Small molecule multitarget antiangiogenic inhibitor treatments for advanced thymic epithelial tumors: A retrospective study.

BACKGROUND: Thymic epithelial tumors (TETs) are rare malignant tumors with limited treatment options. No established second-line treatment regimen is available following the preferred first-line chemotherapy, resulting in unsatisfactory efficacy and poor prognosis for patients with advanced TETs. This study aimed to evaluate the efficacy of small molecule multitarget antiangiogenic inhibitors as well as the prognostic factors for advanced TETs. METHODS: A retrospective study was conducted using data from a real-world database. Clinical information and survival follow-up data were collected from 52 patients with advanced TETs who received small molecule multitarget antiangiogenic inhibitors at Zhejiang Cancer Hospital between August 10, 2016 and August 10, 2022. The short-term efficacy of the treatments, survival time of the patients, and relevant prognostic factors of advanced TETs were analyzed. RESULTS: Out of the 52 patients included in this study, 16 had thymoma and 36 had thymic carcinoma.
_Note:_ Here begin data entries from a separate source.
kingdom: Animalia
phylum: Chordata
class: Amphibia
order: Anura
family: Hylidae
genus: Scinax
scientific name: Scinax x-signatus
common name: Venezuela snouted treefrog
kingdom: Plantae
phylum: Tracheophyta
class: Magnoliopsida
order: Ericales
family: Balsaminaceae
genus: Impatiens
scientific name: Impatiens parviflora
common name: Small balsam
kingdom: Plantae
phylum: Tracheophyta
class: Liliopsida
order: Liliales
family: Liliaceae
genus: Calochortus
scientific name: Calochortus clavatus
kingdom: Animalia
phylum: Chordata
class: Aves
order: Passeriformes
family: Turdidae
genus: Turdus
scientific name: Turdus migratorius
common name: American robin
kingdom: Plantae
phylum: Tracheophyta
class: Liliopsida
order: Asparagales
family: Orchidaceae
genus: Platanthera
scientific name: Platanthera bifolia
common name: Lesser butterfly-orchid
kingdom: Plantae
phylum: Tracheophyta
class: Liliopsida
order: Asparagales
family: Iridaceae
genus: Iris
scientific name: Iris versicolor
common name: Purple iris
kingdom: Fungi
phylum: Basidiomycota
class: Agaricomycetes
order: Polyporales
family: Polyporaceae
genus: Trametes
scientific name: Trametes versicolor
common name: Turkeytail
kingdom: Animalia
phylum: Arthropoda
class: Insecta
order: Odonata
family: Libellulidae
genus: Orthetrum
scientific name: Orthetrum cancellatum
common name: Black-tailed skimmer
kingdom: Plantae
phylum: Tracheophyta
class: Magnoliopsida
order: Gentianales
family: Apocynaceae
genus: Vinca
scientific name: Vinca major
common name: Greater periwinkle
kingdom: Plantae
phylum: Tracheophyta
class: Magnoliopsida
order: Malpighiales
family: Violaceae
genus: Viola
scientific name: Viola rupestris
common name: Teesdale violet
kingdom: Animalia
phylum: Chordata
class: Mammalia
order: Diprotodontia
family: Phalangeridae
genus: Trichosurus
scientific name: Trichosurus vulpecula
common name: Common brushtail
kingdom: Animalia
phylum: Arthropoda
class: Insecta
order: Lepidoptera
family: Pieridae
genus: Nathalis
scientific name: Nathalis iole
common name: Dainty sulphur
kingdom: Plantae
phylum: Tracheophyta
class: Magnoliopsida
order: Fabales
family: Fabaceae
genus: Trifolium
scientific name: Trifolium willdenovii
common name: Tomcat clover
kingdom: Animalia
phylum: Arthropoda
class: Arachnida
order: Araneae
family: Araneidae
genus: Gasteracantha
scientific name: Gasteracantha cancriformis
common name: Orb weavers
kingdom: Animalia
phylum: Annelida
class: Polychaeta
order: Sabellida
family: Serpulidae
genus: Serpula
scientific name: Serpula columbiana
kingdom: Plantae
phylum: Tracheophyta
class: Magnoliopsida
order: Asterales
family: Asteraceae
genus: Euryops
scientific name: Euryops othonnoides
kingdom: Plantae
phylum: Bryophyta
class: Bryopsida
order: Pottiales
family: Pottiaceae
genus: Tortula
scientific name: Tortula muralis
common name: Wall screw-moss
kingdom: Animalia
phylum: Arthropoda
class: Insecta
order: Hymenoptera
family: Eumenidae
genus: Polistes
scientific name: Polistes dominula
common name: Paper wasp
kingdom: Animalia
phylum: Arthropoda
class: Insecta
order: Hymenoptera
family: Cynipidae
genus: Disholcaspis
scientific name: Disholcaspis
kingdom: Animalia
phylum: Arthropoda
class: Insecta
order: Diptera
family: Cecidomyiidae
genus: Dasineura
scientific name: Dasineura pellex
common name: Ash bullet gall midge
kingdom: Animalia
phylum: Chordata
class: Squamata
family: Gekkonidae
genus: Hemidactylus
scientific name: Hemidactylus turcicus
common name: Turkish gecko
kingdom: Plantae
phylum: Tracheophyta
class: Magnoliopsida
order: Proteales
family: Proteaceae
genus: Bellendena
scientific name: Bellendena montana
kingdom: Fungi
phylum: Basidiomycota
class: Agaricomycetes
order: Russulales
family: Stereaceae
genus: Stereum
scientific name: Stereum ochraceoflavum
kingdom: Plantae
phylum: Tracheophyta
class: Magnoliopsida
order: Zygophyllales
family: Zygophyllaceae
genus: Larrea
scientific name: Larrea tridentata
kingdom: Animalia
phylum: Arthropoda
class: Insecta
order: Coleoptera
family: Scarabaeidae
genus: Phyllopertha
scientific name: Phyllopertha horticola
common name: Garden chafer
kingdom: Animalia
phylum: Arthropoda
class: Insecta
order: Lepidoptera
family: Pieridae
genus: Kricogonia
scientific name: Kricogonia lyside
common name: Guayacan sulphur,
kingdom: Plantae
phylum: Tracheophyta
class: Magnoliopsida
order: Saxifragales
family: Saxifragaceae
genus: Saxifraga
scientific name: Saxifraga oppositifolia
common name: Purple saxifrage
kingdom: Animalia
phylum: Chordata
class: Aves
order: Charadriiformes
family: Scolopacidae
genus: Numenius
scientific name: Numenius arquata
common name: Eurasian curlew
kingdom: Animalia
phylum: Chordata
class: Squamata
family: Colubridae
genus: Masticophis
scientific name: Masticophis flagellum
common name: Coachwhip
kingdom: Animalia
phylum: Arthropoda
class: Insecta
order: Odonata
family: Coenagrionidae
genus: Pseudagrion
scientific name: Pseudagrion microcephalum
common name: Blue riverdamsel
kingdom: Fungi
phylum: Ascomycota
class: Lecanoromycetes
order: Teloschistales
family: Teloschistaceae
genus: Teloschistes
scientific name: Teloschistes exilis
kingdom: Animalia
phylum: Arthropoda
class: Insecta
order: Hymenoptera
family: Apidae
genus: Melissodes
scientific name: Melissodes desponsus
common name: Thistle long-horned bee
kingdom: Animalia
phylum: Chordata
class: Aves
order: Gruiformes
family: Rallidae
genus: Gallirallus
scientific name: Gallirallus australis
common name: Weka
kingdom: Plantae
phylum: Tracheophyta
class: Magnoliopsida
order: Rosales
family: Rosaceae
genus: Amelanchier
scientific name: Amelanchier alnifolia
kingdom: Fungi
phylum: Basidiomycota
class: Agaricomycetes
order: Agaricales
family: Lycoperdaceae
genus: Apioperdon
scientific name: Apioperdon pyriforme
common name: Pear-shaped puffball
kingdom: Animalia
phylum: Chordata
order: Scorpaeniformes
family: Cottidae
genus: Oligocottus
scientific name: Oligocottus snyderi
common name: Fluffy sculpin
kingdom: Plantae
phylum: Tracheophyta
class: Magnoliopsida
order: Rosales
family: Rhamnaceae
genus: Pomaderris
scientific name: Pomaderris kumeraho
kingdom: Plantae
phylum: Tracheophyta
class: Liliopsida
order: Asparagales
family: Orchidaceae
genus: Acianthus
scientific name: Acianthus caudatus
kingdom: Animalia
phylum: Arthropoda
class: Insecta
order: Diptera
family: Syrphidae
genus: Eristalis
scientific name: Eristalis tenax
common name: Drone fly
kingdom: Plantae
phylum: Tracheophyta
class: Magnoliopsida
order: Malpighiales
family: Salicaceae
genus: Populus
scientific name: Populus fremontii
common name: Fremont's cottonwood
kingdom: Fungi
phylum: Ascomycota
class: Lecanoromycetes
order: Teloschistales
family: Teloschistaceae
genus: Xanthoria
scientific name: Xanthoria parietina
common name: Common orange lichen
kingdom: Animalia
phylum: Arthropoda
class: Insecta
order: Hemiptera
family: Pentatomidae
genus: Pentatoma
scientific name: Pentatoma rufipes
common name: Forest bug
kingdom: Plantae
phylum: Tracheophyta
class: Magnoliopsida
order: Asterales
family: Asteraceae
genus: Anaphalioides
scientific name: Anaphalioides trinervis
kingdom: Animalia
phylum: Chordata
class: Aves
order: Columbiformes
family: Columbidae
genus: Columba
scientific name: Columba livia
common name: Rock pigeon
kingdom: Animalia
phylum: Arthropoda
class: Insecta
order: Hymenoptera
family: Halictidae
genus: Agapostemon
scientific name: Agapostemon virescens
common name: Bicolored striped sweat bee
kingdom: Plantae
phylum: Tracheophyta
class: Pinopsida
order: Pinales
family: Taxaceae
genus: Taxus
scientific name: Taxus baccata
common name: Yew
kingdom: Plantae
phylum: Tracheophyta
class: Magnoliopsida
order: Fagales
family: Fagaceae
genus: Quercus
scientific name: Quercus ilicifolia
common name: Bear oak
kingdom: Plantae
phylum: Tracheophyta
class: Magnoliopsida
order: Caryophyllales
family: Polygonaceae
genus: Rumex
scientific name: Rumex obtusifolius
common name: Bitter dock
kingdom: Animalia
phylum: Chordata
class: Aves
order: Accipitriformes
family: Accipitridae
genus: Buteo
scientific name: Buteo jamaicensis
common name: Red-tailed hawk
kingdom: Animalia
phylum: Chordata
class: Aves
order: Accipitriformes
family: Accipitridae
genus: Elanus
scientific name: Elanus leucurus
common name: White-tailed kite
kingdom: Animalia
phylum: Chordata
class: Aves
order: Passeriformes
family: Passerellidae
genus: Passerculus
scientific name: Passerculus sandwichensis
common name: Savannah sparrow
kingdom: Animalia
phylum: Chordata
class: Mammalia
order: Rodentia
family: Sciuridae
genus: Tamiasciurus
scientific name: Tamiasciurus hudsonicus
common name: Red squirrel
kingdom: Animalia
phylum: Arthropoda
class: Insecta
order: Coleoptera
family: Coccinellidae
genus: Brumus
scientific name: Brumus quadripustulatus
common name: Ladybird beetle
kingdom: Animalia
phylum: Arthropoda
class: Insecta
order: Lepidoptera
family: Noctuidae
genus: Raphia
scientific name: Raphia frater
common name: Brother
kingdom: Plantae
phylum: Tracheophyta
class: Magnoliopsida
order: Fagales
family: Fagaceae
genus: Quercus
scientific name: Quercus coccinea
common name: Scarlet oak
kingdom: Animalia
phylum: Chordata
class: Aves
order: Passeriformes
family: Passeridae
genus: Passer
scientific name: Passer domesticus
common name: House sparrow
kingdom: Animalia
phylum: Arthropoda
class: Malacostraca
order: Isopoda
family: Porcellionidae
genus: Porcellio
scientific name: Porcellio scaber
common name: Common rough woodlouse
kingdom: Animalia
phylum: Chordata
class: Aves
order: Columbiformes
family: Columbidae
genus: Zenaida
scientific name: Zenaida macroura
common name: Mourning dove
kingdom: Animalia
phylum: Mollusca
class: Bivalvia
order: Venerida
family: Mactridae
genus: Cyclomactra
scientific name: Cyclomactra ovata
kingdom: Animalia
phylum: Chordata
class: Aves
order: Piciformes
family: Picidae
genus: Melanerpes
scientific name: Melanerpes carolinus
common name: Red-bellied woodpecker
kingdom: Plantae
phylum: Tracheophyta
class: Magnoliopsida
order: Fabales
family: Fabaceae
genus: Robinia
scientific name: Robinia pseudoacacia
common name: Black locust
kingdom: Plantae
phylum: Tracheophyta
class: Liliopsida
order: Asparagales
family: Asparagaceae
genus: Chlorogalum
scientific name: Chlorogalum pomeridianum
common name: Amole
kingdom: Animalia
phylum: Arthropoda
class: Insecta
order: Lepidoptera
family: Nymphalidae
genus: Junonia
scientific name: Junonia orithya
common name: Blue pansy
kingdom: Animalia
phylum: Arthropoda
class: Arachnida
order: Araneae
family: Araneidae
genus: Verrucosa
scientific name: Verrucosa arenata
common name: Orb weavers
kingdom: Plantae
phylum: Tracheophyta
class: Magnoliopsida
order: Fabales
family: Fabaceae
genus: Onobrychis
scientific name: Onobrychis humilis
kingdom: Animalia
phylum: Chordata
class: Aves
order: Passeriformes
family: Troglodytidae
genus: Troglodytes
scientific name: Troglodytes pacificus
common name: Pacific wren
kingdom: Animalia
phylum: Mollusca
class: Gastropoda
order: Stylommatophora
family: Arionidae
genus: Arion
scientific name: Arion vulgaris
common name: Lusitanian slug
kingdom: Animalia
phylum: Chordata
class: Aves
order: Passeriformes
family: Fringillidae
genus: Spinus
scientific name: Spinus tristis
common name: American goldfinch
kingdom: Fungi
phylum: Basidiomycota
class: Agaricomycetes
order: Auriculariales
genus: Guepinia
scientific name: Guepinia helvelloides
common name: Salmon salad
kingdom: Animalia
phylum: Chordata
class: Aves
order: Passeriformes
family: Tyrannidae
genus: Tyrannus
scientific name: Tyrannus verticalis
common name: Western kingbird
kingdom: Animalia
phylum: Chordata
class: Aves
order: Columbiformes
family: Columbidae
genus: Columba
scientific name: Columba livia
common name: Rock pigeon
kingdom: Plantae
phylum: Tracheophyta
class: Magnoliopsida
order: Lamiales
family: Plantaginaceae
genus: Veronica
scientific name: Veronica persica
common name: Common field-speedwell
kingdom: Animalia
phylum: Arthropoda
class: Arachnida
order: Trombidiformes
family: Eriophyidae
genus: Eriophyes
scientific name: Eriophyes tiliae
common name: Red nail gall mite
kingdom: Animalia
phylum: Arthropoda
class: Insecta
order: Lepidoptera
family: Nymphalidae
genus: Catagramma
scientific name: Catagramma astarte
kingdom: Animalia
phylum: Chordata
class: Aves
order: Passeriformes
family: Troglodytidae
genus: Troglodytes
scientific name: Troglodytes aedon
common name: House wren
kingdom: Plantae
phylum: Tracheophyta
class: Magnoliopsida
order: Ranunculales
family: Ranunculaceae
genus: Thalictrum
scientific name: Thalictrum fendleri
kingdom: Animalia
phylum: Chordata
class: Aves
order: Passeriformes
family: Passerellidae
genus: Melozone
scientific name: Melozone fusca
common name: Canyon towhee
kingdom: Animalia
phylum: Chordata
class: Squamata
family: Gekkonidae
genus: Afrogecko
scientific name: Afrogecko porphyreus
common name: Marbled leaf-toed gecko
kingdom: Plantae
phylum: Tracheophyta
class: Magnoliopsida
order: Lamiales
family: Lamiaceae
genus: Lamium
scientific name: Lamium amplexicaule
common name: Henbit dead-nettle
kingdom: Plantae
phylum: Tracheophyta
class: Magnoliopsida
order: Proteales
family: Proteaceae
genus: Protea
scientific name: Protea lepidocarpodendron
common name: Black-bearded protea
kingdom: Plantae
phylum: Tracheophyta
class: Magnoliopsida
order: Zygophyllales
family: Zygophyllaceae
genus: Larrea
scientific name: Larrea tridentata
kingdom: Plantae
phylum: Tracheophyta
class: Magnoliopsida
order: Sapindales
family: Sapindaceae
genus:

The 52 patients had an overall response rate of 21.1% and a disease control rate of 94.2%. In addition, the median progression-free survival (PFS) was 8.05 months, and the overall survival (OS) was 25.00 months. Apatinib was given to 33 patients, anlotinib to 15 patients, and sunitinib or lenvatinib to four patients. Only seven patients received antiangiogenic inhibitors as their first-line therapy, 27 patients as their second-line therapy, and 18 patients as third-line or subsequent therapy. Meanwhile, 42 patients received monotherapy with an antiangiogenesis inhibitor, while 10 patients received combination therapy. Univariate analysis indicated that the combined treatment was associated with a superior OS (p = 0.044); multivariate analysis indicated that the combined treatment was an independent prognostic factor for PFS (p = 0.014) and OS (p = 0.012). CONCLUSION: The findings suggest that small molecule multitarget antiangiogenic inhibitors are efficacious as second or post-line treatments as a viable alternative treatment option for patients with advanced TETs.